No. of pages: 361
Synopsis: Former tiffinboy Ram Mohammad Thomas has just got twelve questions correct on a TV quiz-show to win a cool one billion rupees. But he is brutally slung in prison on suspicion of cheating. Because how can a kid from the slums know who Shakespeare was, unless he is pulling a fast one. In the order of the questions on the show, Ram tells us which amazing adventures in his street-kid life gave him the answers.

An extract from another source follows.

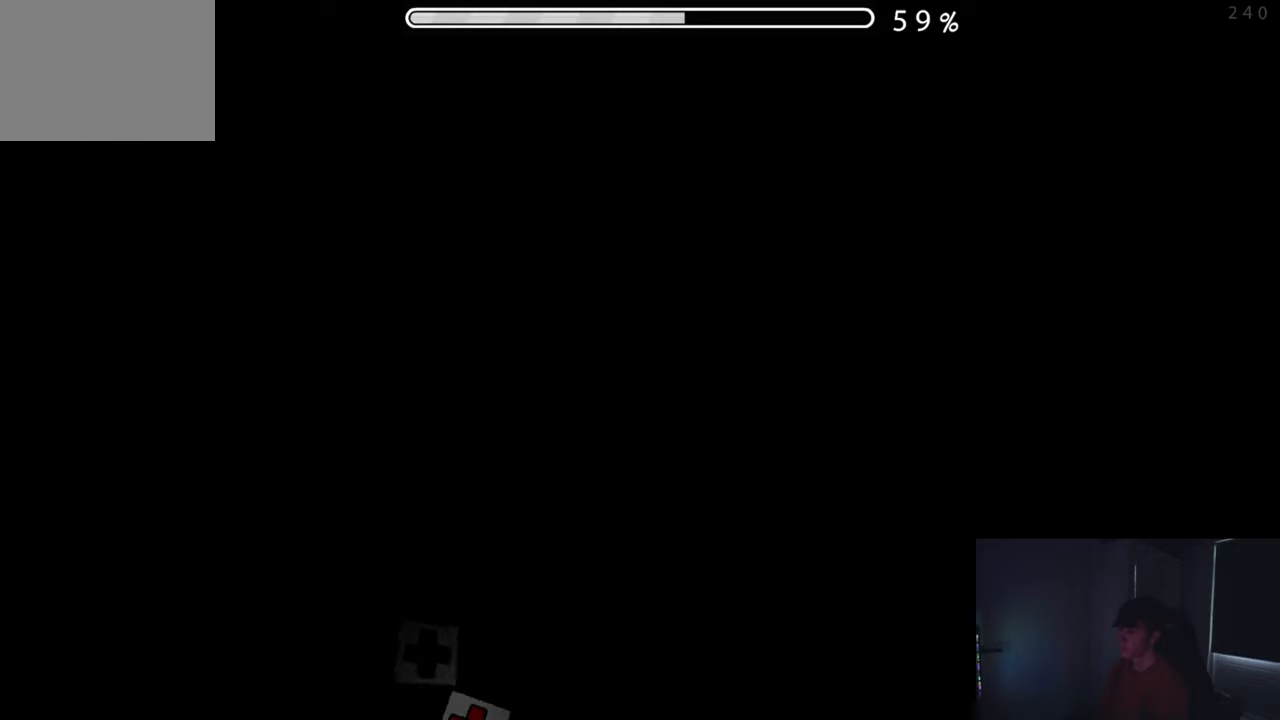
{"buttons": ["A"], "left_stick": "center", "events": [[100, "A", "up"], [383, "A", "down"]]}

From orphanages to brothels, gangsters to beggar-masters, and into the homes of Bollywood's rich and famous, Ram's story is brimming with the chaotic comedy, heart-stopping tragedy and tear-inducing joyousness of modern India.

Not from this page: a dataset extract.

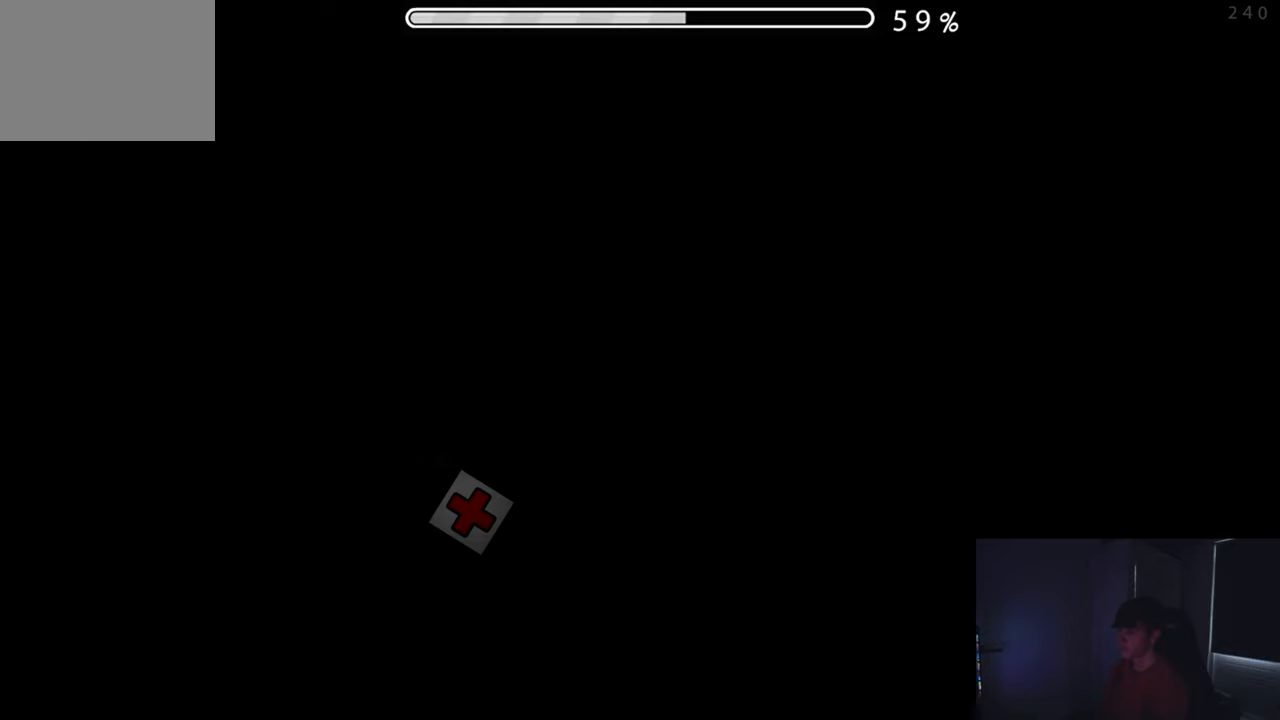
{"buttons": [], "left_stick": "center", "events": [[50, "A", "up"], [383, "START", "down"], [483, "START", "up"]]}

Review: When Ram wins the top prize - a billion rupees - on a tv quiz show, he is immediately arrested for cheating, for how could a poor boy from the slums of India possibly know the answers?! Through each chapter of the novel, Ram recounts each story behind how he knew the answer to the questions he was asked, ultimately making him the luckiest person alive.

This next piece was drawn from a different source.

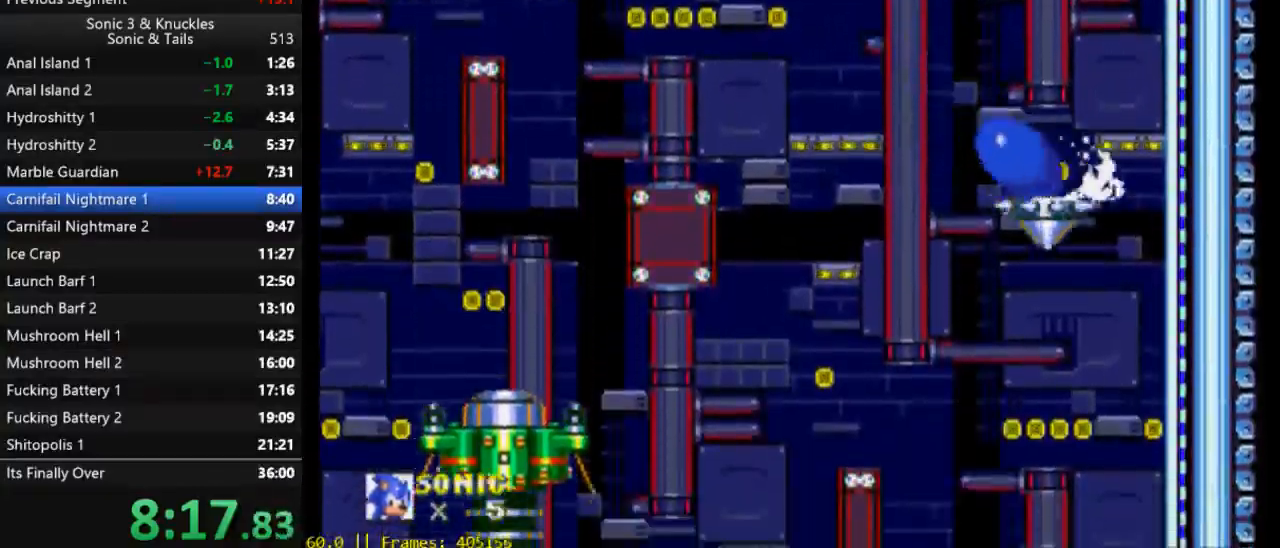
Gameplay with a controller (Xbox layout); each line is a JSON object with the inputs held at the frame after it. "events" lists button and stick changes between this image and that frame as [ms after this image, input, new state], when the widget could be followed in between. Not read: left_stick right_stick.
{"buttons": ["DPAD_DOWN"], "events": [[350, "X", "down"], [417, "X", "up"]]}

I've been interested in reading this ever since the hype around the movie started, so I finally got around to buying it last month and decided to read it as part of my 'around the world' challenge. I'm so incredibly glad I finally picked it up, it was absolutely nothing how I imagined it to be. I had actually heard a lot of bad things about the book, and also heard that the movie was a lot better, so I went into it kind of thinking that it would be just an okay read, but I ended up really enjoying it. The writing is so vivid, that you can actually imagine the scene that's being created, and that's not always easy to do, especially with a foreign culture that you don't really know a whole lot about. I really liked the way the book was set out, with each chapter telling the story of how he knew the answer to that particular quiz question, although I found the author sometimes forgot to place the memory in time, so it was a little confusing as to how old Ram was supposed to be, but I managed to piece most of it together in the end. I loved the character of Ram, I thought that considering the awful life he'd had, he was just so kind and generous, especially as people were always trying to hurt him or take advantage of him. Slumdog Millionaire (originally named Q&A) is an unflinching look at the underbelly of India, and I think it's fantastically written, especially when you consider this is a debut novel. Recommended to people interested in the Indian culture, or just looking for an unusual, interesting story to read.